GÜNCEL EGE YEREL YÖNETİMLER EKONOMİ POLİTİKA SPOR RÖPORTAJLAR YAZAR CAFE FOTO GALERİ VİDEO GALERİ
Metin ÖNEY
YAZARLAR
10 Eylül 2019 Salı

Eğitim ve öğretim

18 milyondan fazla genç ve çocuk okullara başladı.

Hayırlı olsun.

Sağlıkla gidip gelsinler.

Kazasız belasız gidip gelsinler.

Çünkü:

Bilhassa çocuklara yönelik suçlar işlenmesin.

Anneler, babalar akşamı çocuklarına kavuşma özlemi ile beklesinler, yoksa endişe ile değil.

18 yılda çok sayıda bakan geldi, geçti.

Nerdeyse her iki yıla bir bakan düştü.

Her gelen “yeni bir sistem” getirdi, daha önce yapılanı kaldırdı.

Sonra gelen de bir evvelkini değiştirdi…

Kendisinin getirdiğinin “en iyisi” olduğun iddia etti.

Hasılı, “yaz boz” tahtasına döndü.

Önce bir konunun altını çizerek vurgulayalım:

Milli Eğitim bakanlığı, İçişleri Bakanlığı, Dışişleri Bakanlığı, Adalet Bakanlığı ve Milli Savunma Bakanlığı “Devlet Bakanlığı”dır.

Yani…

Devlet dediğimiz hukuksal kurum bu bakanlıklardan oluşur…

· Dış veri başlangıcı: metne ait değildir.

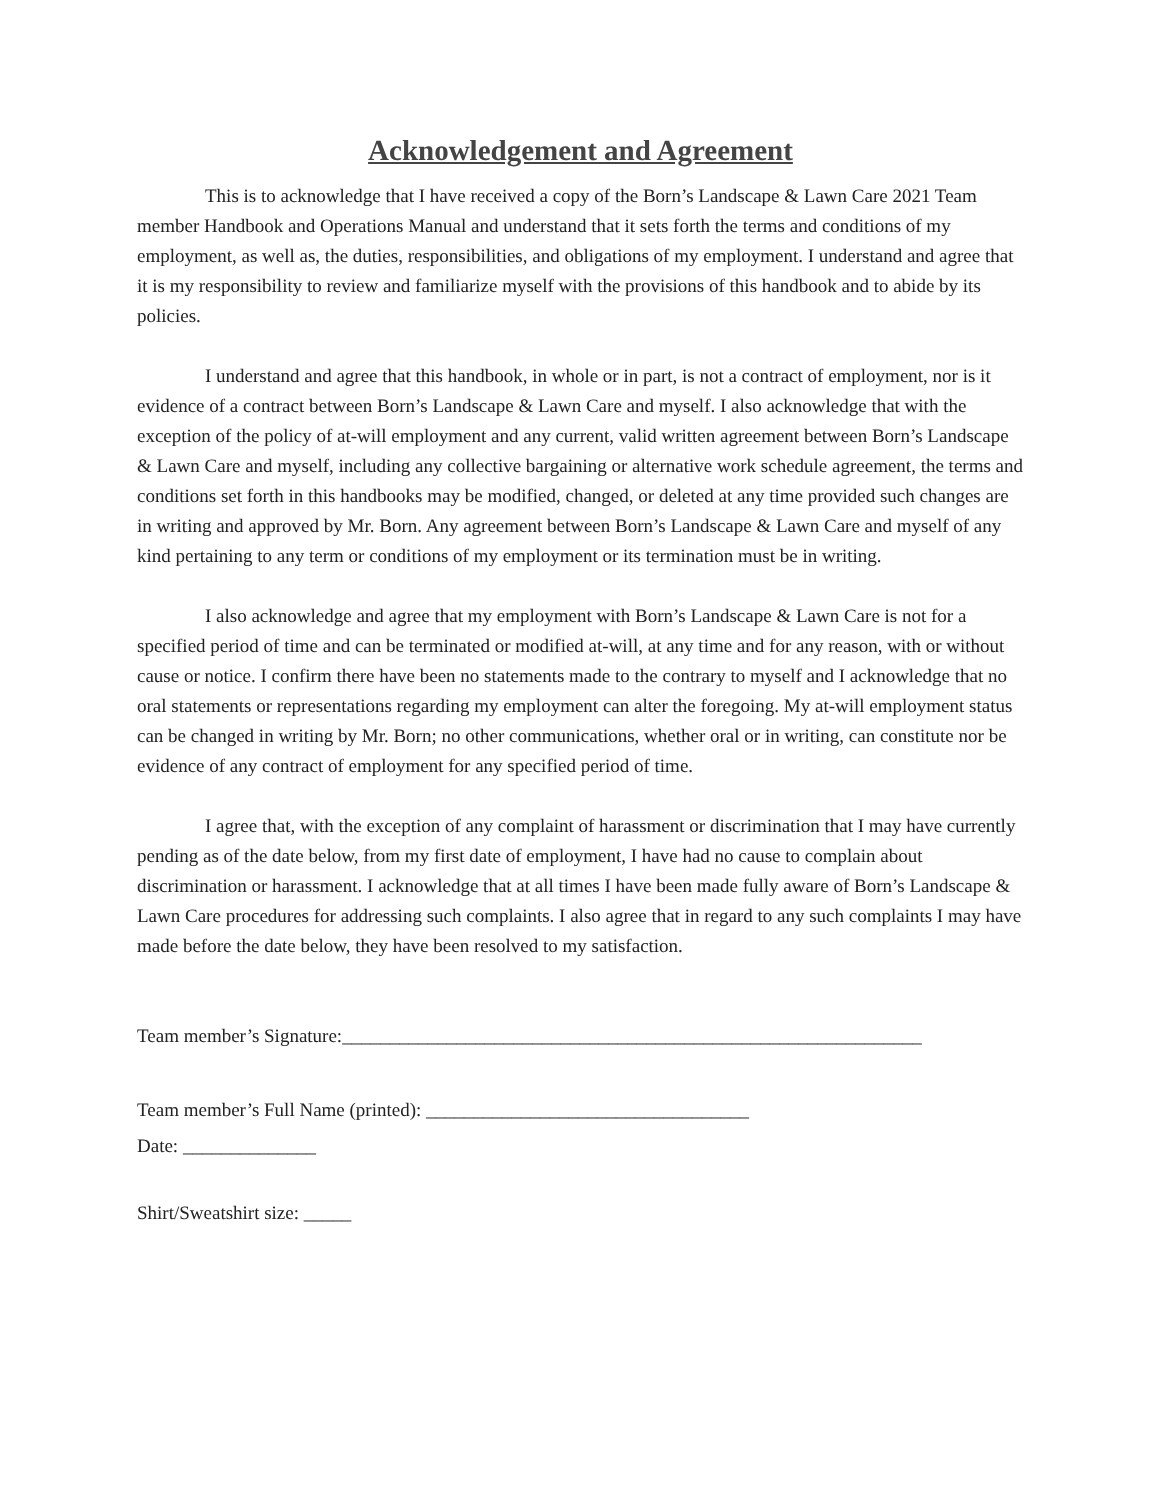Acknowledgement and Agreement
This is to acknowledge that I have received a copy of the Born’s Landscape & Lawn Care 2021 Team member Handbook and Operations Manual and understand that it sets forth the terms and conditions of my employment, as well as, the duties, responsibilities, and obligations of my employment. I understand and agree that it is my responsibility to review and familiarize myself with the provisions of this handbook and to abide by its policies.
I understand and agree that this handbook, in whole or in part, is not a contract of employment, nor is it evidence of a contract between Born’s Landscape & Lawn Care and myself. I also acknowledge that with the exception of the policy of at-will employment and any current, valid written agreement between Born’s Landscape & Lawn Care and myself, including any collective bargaining or alternative work schedule agreement, the terms and conditions set forth in this handbooks may be modified, changed, or deleted at any time provided such changes are in writing and approved by Mr. Born. Any agreement between Born’s Landscape & Lawn Care and myself of any kind pertaining to any term or conditions of my employment or its termination must be in writing.
I also acknowledge and agree that my employment with Born’s Landscape & Lawn Care is not for a specified period of time and can be terminated or modified at-will, at any time and for any reason, with or without cause or notice. I confirm there have been no statements made to the contrary to myself and I acknowledge that no oral statements or representations regarding my employment can alter the foregoing. My at-will employment status can be changed in writing by Mr. Born; no other communications, whether oral or in writing, can constitute nor be evidence of any contract of employment for any specified period of time.
I agree that, with the exception of any complaint of harassment or discrimination that I may have currently pending as of the date below, from my first date of employment, I have had no cause to complain about discrimination or harassment. I acknowledge that at all times I have been made fully aware of Born’s Landscape & Lawn Care procedures for addressing such complaints. I also agree that in regard to any such complaints I may have made before the date below, they have been resolved to my satisfaction.
Team member’s Signature:_____________________________________________________________
Team member’s Full Name (printed): __________________________________
Date: ______________
Shirt/Sweatshirt size: _____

Bunlar Devlet’in “olmazsa olmaz”larıdır…

O halde bu bakanlıkların stratejileri aynı zamanda Devlet’in genel politikasını tayin ve tespit eder.

Şimdi ve öncelikle:

Milli Eğitim Bakanlığı’nın temel şartı “Milli” olmasıdır.

Tıpkı “Milli Savunma Bakanlığı” gibi…

Bunlar kurulduklarından bu yana isimlerinin başında “Milli” kelimesi bulunur.

Temel şarttır.

Gelelim günümüze:

Bu temel şart olarak nitelendirdiğimiz “Milli”lik kaldı mı?

Öğretim ile birlikte eğitim de verebiliyor mu?

Her bayram tekrarlarız ya:

“Nerde o eski bayramlar?” diye…

Şimdi de tekrarlıyoruz, “Nerde o eski öğrencilik yıllarımız?” diye…

Benden önceki , benim ve benden sonraki nesiller “önlük ve beyaz yaka” ile gittik okullarımıza.

Daha sonra “şapka” taktık ay yıldızlı kokartlı.

Öğretmenlerimize selam verirdik.

İmkanlarımıza göre takım elbiseli.

Ceplerimizde mendillerimiz.

Saçlarımız düzgün tıraşlı…

“Şimdi de öyle olsun…” demiyorum ama öyle olduğu için ne kaybettik?

Tam tersine “fikri hür vicdanı hür” nesiller olarak yetiştik.

“Yurttaşlık” bilgisi ile “yurttaşlığı” öğrendik.

Atatürk ilke ve inkılaplarını okuyarak, Cumhuriyet’in ve bağımsızlığın ne büyük bir nimet olduğunu öğrendik.

Özetle:

Hem öğrendik ve hem de eğitildik.

Yıllar geçse de askerlik hatıraları unutulmaz.

Bunun gibi, çoğu kez söze “Ben ilkokuldayken… Ben ortaokuldayken veya ben lisedeyken…” diye başlıyoruz…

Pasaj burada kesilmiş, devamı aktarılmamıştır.